[Extracted data entries]

%%

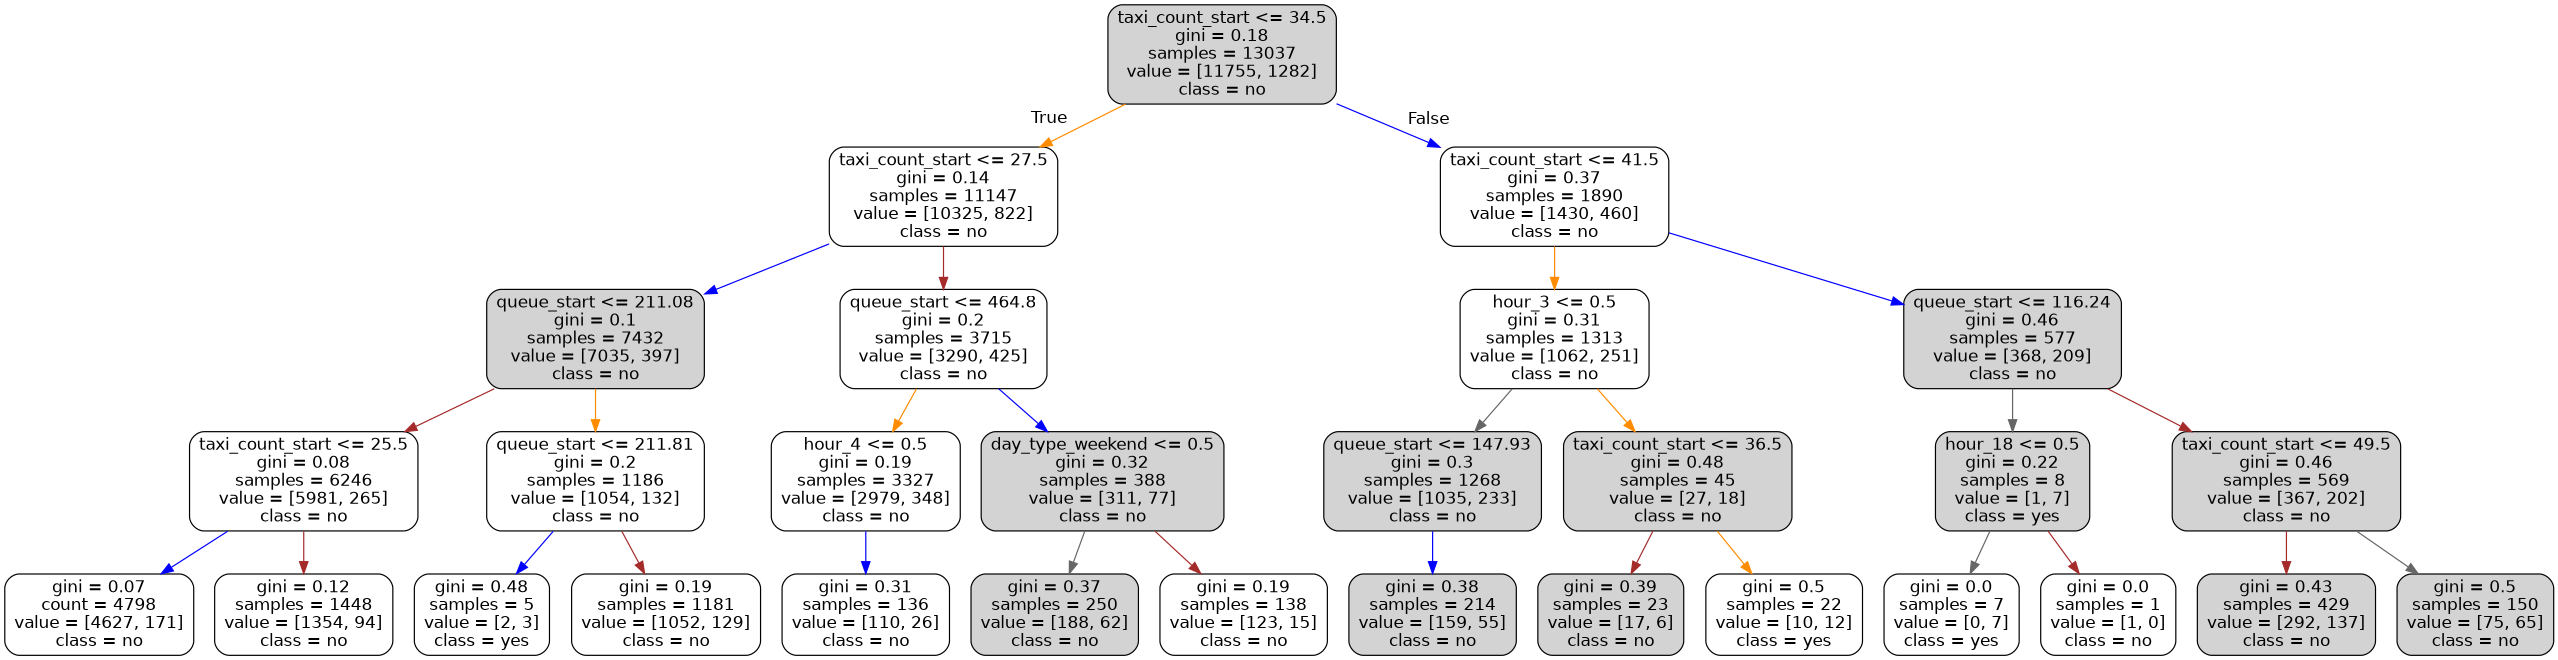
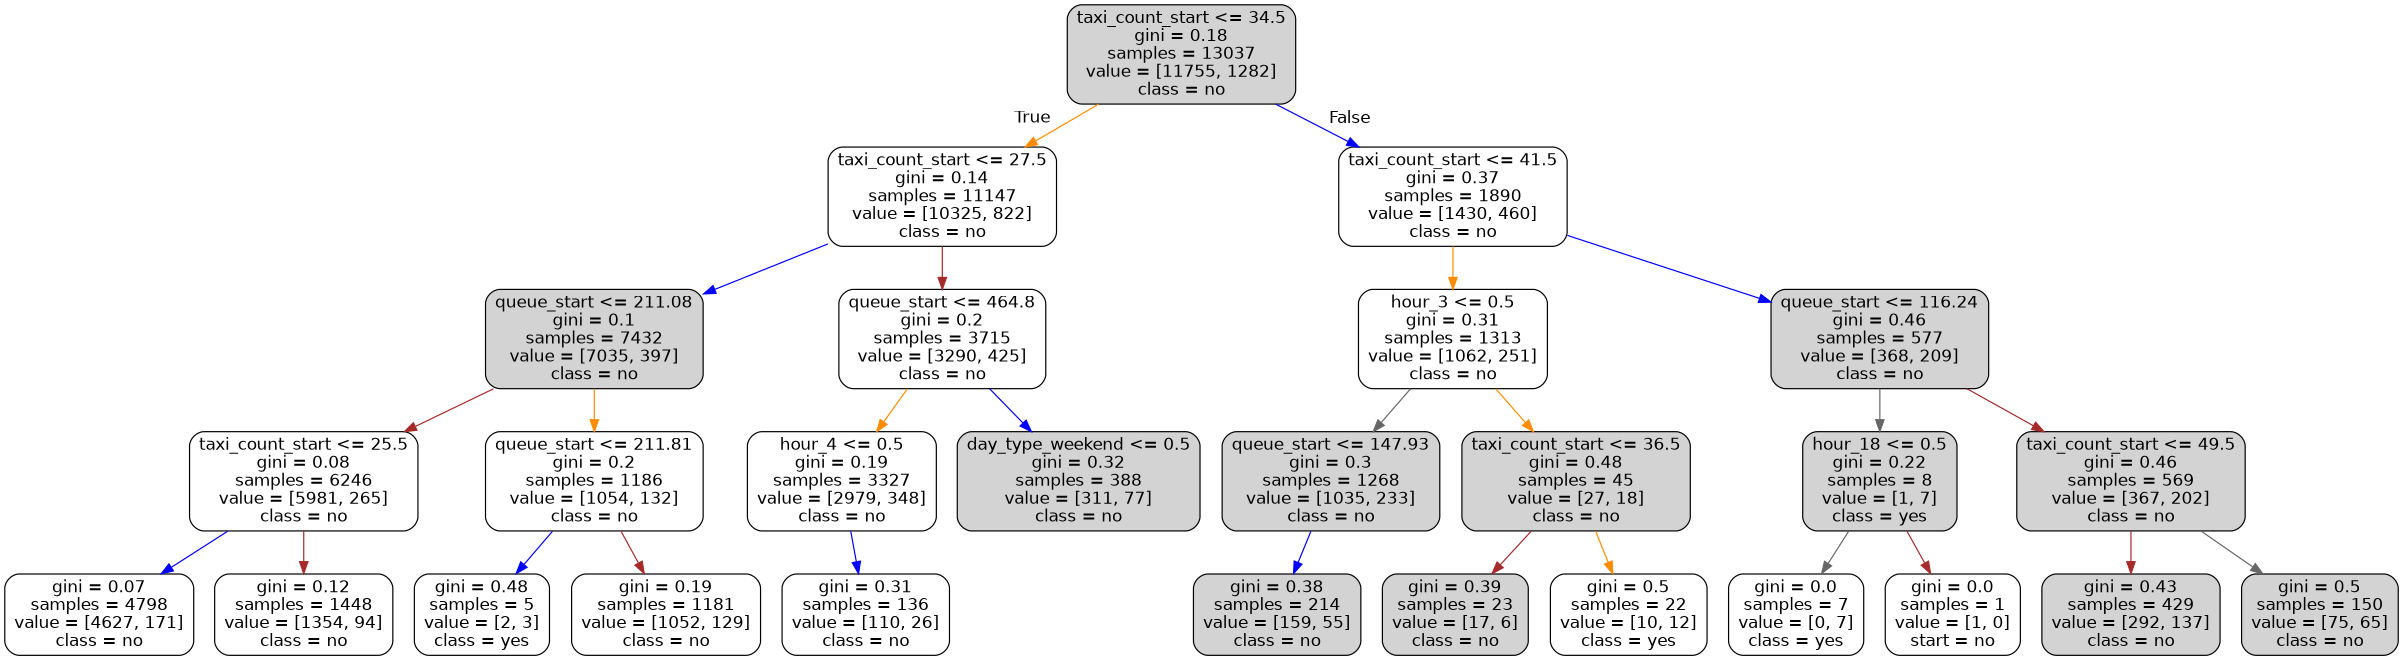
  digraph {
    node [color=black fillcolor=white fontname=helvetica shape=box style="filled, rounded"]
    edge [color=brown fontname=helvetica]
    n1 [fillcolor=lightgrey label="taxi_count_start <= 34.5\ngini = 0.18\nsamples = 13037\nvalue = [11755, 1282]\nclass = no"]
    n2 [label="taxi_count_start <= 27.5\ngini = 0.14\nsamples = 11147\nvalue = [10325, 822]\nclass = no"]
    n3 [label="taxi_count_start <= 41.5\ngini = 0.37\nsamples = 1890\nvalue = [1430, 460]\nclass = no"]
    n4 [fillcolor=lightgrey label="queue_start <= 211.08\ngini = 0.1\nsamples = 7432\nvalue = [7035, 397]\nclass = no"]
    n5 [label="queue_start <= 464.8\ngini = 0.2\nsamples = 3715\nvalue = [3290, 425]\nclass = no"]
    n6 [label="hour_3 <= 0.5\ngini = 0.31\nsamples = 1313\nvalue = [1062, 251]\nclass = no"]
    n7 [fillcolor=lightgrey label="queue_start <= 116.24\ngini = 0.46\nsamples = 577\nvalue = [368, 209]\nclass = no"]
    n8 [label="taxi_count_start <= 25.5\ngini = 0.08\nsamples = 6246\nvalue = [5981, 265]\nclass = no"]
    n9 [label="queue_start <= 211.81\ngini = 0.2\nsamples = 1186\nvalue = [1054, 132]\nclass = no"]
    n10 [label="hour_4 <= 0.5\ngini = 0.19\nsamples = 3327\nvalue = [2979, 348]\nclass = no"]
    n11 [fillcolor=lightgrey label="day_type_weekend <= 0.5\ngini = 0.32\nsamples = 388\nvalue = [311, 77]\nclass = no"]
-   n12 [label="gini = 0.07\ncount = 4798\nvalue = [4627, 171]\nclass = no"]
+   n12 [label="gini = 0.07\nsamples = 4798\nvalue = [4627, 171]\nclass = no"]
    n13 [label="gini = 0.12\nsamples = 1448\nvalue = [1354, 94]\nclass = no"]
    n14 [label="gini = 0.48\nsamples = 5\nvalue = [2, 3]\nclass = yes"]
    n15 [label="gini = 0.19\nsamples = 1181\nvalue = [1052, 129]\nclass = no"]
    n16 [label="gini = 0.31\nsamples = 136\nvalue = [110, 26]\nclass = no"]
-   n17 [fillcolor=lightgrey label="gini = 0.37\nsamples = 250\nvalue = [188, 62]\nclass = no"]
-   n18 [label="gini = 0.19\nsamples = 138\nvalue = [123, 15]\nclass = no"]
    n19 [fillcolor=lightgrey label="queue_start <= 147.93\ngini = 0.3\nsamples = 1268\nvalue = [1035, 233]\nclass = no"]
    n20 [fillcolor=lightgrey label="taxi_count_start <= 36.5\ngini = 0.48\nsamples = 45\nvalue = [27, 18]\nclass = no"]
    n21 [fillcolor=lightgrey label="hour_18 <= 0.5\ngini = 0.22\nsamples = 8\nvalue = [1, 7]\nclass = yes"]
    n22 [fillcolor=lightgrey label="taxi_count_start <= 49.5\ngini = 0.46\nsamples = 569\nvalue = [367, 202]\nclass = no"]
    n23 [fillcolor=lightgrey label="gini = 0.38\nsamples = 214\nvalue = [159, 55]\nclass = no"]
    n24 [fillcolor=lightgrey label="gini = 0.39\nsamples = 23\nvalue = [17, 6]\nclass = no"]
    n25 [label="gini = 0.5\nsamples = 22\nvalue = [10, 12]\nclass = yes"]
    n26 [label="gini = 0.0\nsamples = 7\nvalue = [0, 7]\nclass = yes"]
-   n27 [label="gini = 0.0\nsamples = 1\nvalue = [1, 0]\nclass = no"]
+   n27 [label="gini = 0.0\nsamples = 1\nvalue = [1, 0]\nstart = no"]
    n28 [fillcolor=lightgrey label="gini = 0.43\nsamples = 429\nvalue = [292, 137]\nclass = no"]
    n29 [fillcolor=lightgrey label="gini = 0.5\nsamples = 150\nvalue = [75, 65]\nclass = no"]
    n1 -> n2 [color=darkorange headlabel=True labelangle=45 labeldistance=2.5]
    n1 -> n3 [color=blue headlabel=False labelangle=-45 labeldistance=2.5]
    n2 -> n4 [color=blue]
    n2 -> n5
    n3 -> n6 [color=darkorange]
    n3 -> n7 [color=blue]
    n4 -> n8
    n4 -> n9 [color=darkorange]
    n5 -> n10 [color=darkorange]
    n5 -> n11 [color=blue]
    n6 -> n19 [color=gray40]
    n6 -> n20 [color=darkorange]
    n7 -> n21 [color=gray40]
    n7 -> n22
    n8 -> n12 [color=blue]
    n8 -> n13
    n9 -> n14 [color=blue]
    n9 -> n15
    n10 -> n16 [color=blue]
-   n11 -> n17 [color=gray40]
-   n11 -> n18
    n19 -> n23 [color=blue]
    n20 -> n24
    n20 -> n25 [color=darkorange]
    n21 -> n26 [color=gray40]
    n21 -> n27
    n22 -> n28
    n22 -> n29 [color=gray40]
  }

%%

TASK BRIEF - Could you switch "helvetica" to "courier" in the entries from their start through the line containing "27.5\ngini = 0.14\nsamples", and give back only those lines, otherwise unchanged and without the pictures?

SOLUTION TO THIS EXERCISE -
  digraph {
    node [color=black fillcolor=white fontname=courier shape=box style="filled, rounded"]
    edge [color=brown fontname=courier]
    n1 [fillcolor=lightgrey label="taxi_count_start <= 34.5\ngini = 0.18\nsamples = 13037\nvalue = [11755, 1282]\nclass = no"]
    n2 [label="taxi_count_start <= 27.5\ngini = 0.14\nsamples = 11147\nvalue = [10325, 822]\nclass = no"]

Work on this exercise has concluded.